┌─ Source text

The difficulties insurgents face hiding and operating in a Hazara region, along with its relatively tolerant clerics, gives Bamiyan the stability to host several non-governmental organizations and even the occasional tourist. By Afghan standards, the province is advancing in terms of gender equality: As well as having Sarabi as governor, two women have opened shops at the local bazaar, one of whom was recently elected president of her community council.

"There are so many opportunities because Bamiyan is a peaceful place and the people want their girls to be educated," said Robina Bangash, community and gender development advisor for the Afghanistan chapter of the Aga Khan Foundation, a development agency set up by the leader of the Ismaili branch of Islam.

In 2001, Bamiyan education department statistics show there were 115 schools registered in the province, which educated about 20,000 mostly male students. Most of these "schools" didn't have dedicated buildings.

Today, about 58,000 boys and 38,000 girls are students at 301 schools; 157 of them have dedicated buildings.

For Adeela, a widow whose husband was killed by the Taliban, the new schools mean hope. Adeela recalled her joy at writing her name, a few months ago, for the first time.

She now regularly signs the woolen vests she's learning to tailor. The combined literacy and training course she takes pays her $1 a day to feed her children.

Adeela used to earn the same amount washing clothes and cleaning homes - labour that weathered her face and her hands, with their orange henna-painted nails, that appear far older than her 35 years.

└─
┌─ Information given

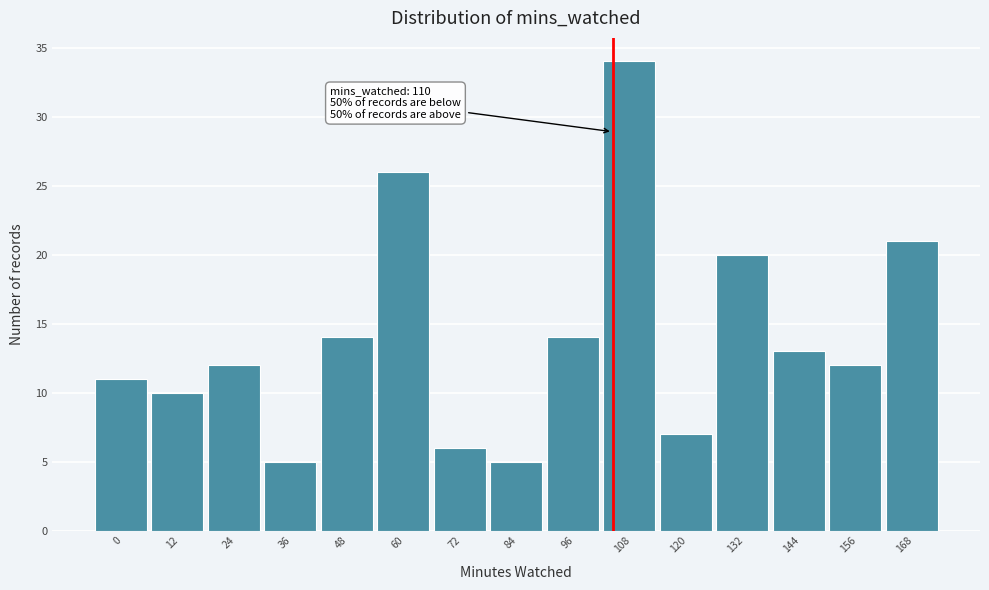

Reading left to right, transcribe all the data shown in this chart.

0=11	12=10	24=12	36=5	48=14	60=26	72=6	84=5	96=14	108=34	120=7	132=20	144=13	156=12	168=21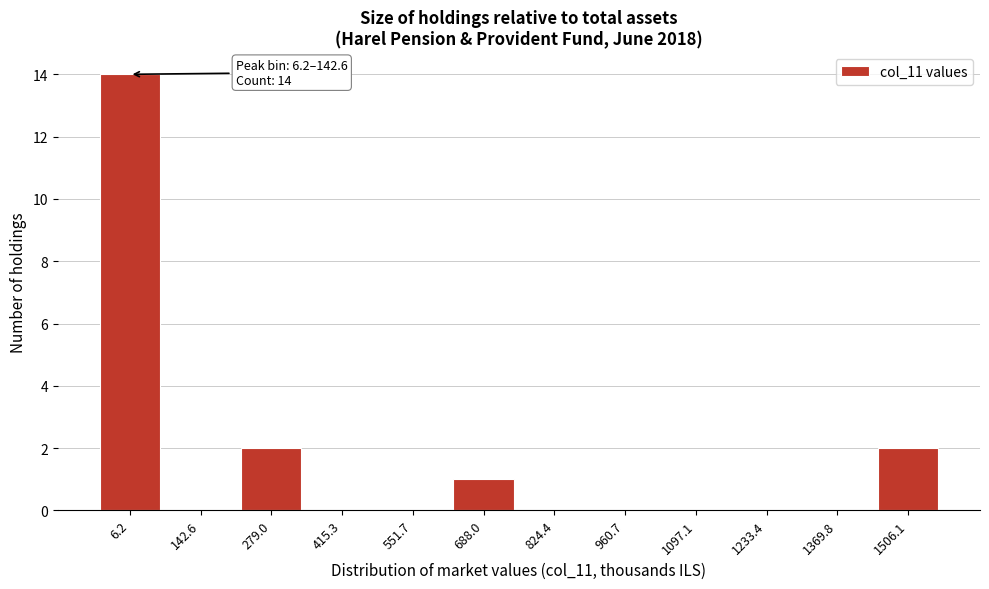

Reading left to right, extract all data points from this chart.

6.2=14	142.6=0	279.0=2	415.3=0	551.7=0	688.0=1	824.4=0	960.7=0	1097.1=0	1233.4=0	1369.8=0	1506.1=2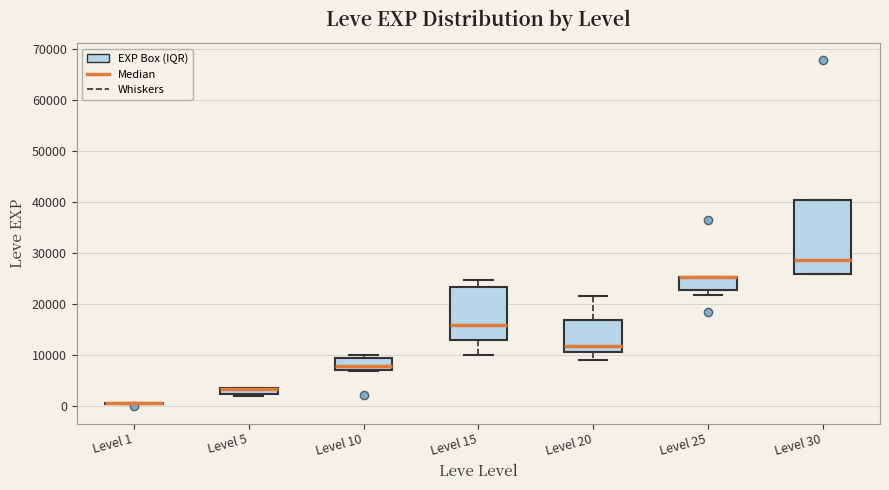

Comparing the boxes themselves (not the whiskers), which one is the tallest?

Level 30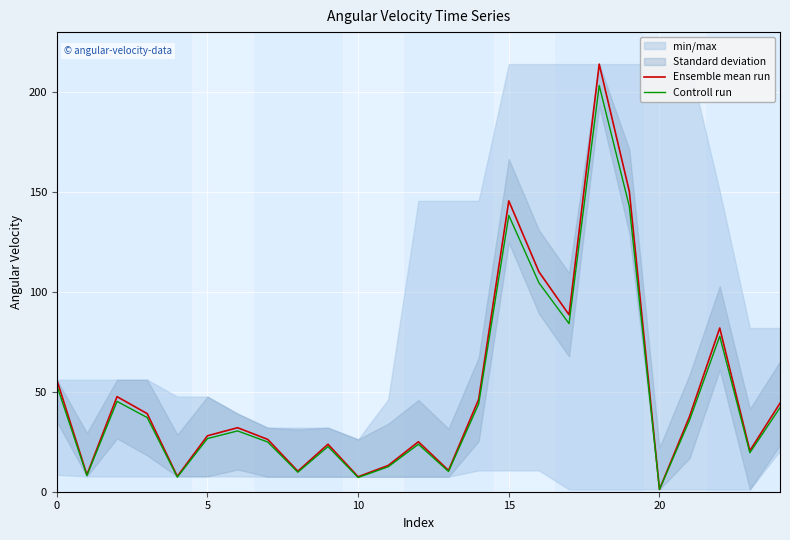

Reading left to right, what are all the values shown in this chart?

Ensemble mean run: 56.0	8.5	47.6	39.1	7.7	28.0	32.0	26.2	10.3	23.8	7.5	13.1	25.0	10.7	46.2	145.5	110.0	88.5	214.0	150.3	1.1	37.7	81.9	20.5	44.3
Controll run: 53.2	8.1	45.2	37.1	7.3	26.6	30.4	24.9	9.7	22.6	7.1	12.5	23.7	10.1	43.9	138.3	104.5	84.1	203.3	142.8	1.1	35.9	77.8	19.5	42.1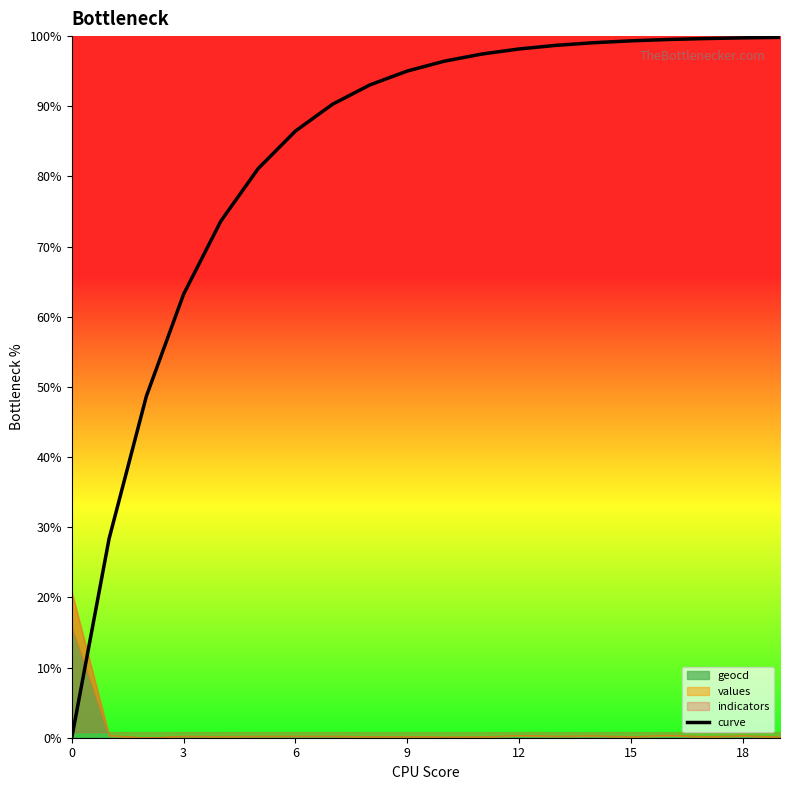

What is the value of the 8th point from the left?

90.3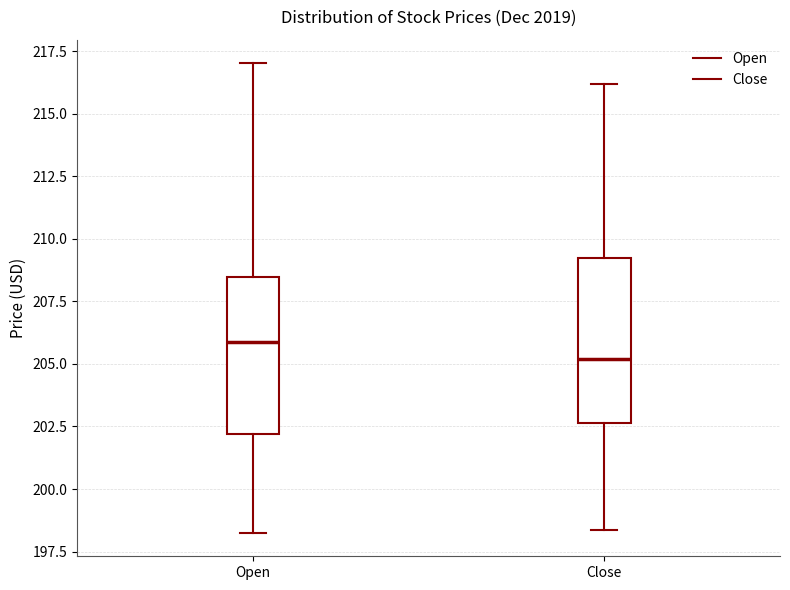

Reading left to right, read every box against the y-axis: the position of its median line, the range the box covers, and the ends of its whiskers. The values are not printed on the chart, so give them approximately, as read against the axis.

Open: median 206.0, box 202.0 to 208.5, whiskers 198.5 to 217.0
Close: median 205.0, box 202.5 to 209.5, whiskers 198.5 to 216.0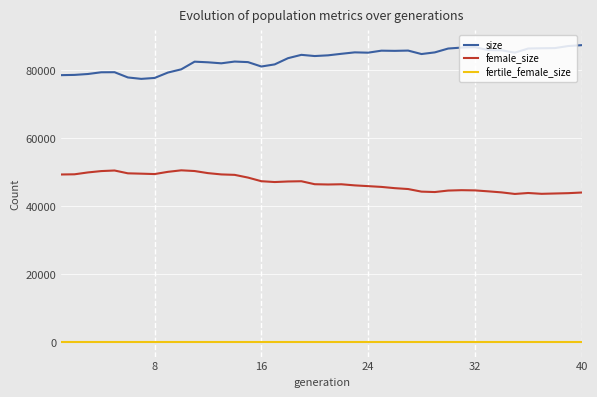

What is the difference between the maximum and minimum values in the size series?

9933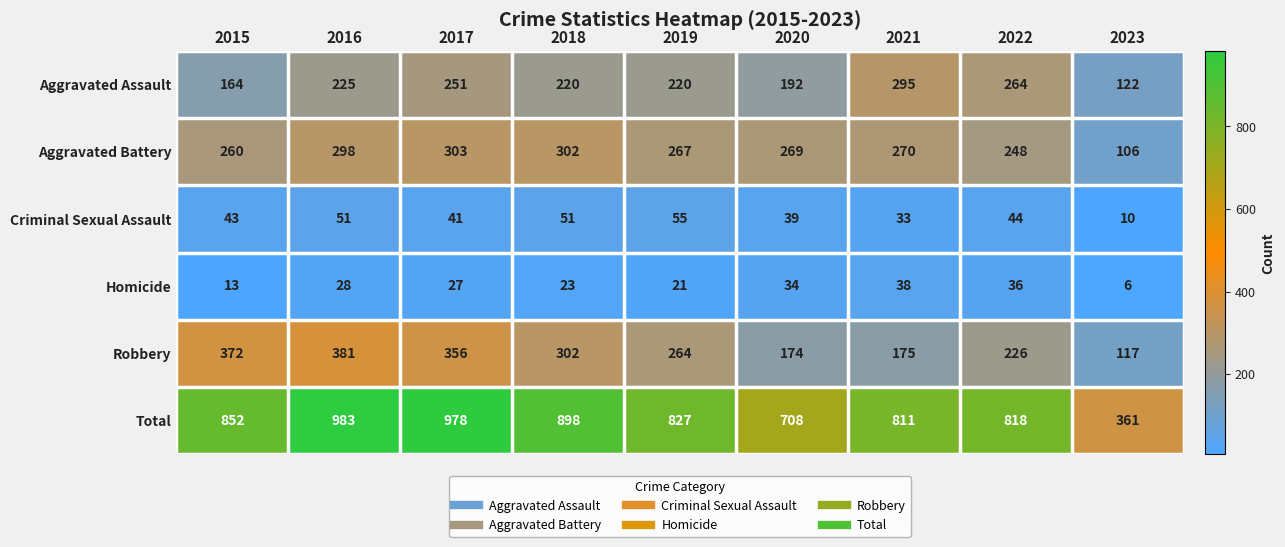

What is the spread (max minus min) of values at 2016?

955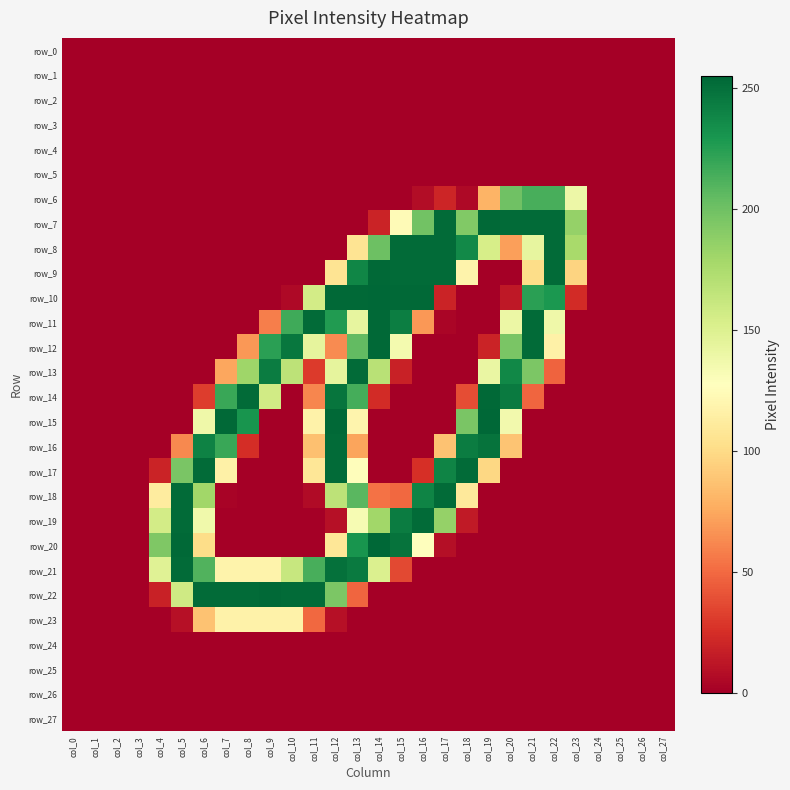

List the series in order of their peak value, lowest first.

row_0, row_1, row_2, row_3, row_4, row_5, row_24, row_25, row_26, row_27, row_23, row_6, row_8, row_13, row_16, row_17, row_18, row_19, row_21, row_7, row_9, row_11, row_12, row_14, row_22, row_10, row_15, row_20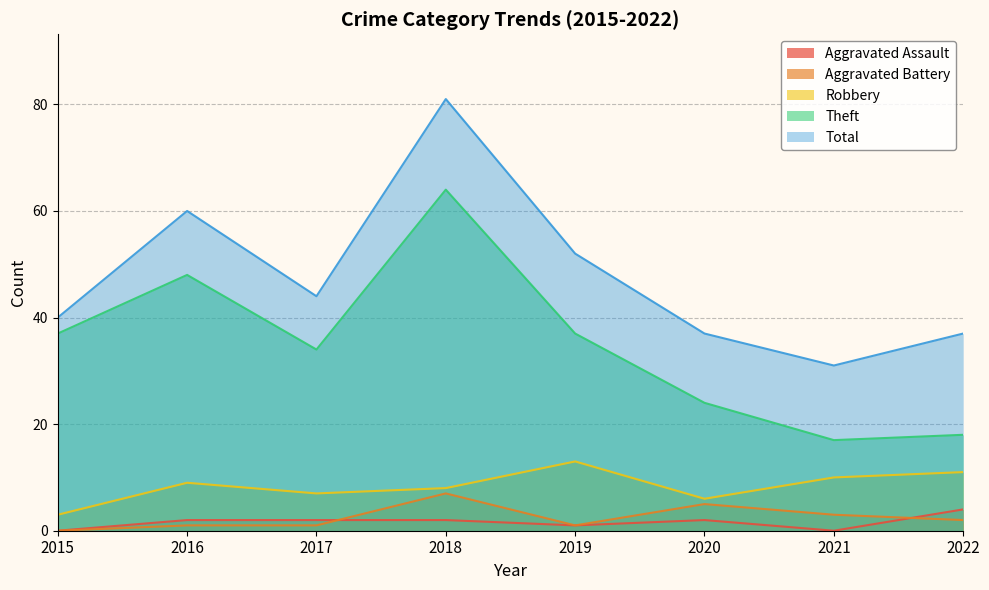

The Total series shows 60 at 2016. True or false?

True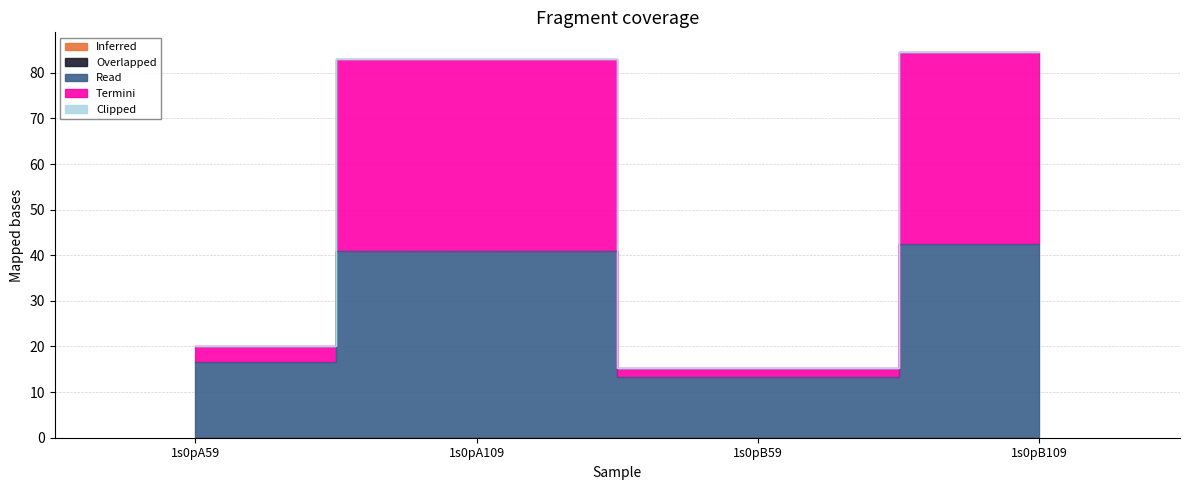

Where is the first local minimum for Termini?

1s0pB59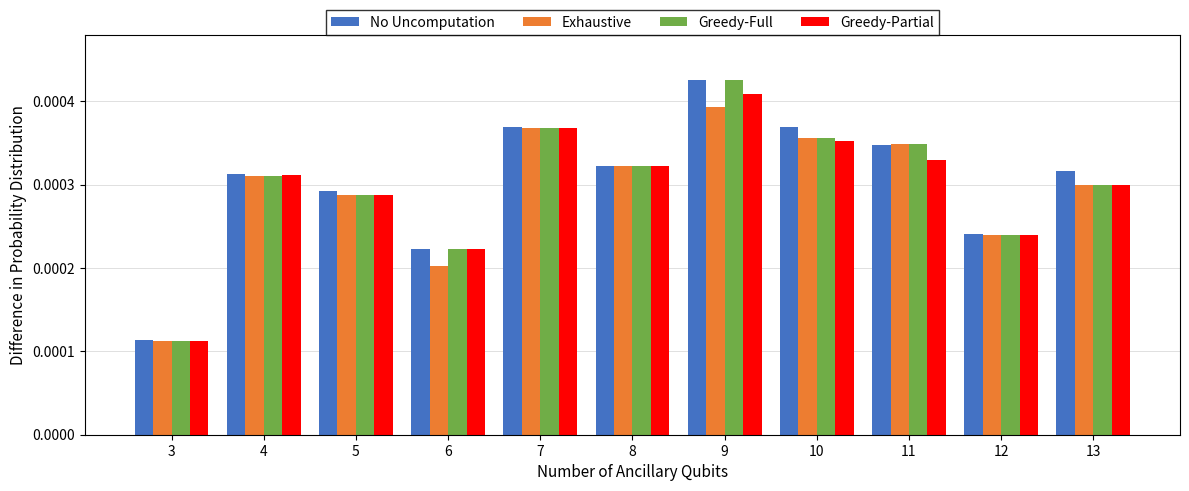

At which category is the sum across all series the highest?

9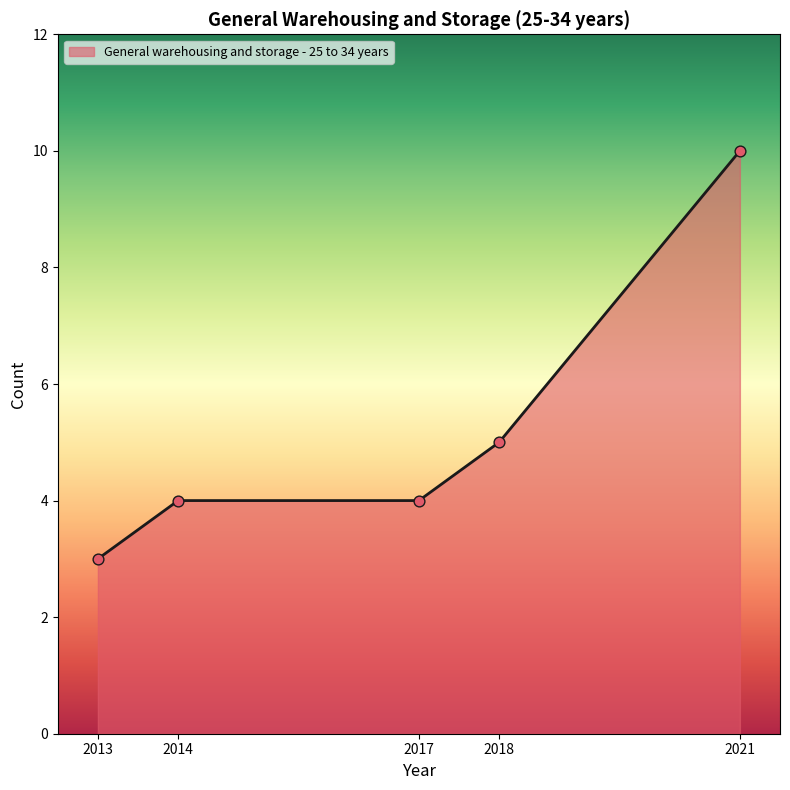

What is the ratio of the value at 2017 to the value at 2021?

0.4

└─

Work order
Render this sentence from the Bamiyan education passage in Spanish: "Today, about 58,000 boys and 38,000 girls are students at 301 schools; 157 of them have dedicated buildings."

Answer for the task
Hoy, unos 58.000 niños y 38.000 niñas estudian en 301 escuelas; 157 de ellas cuentan con edificios propios.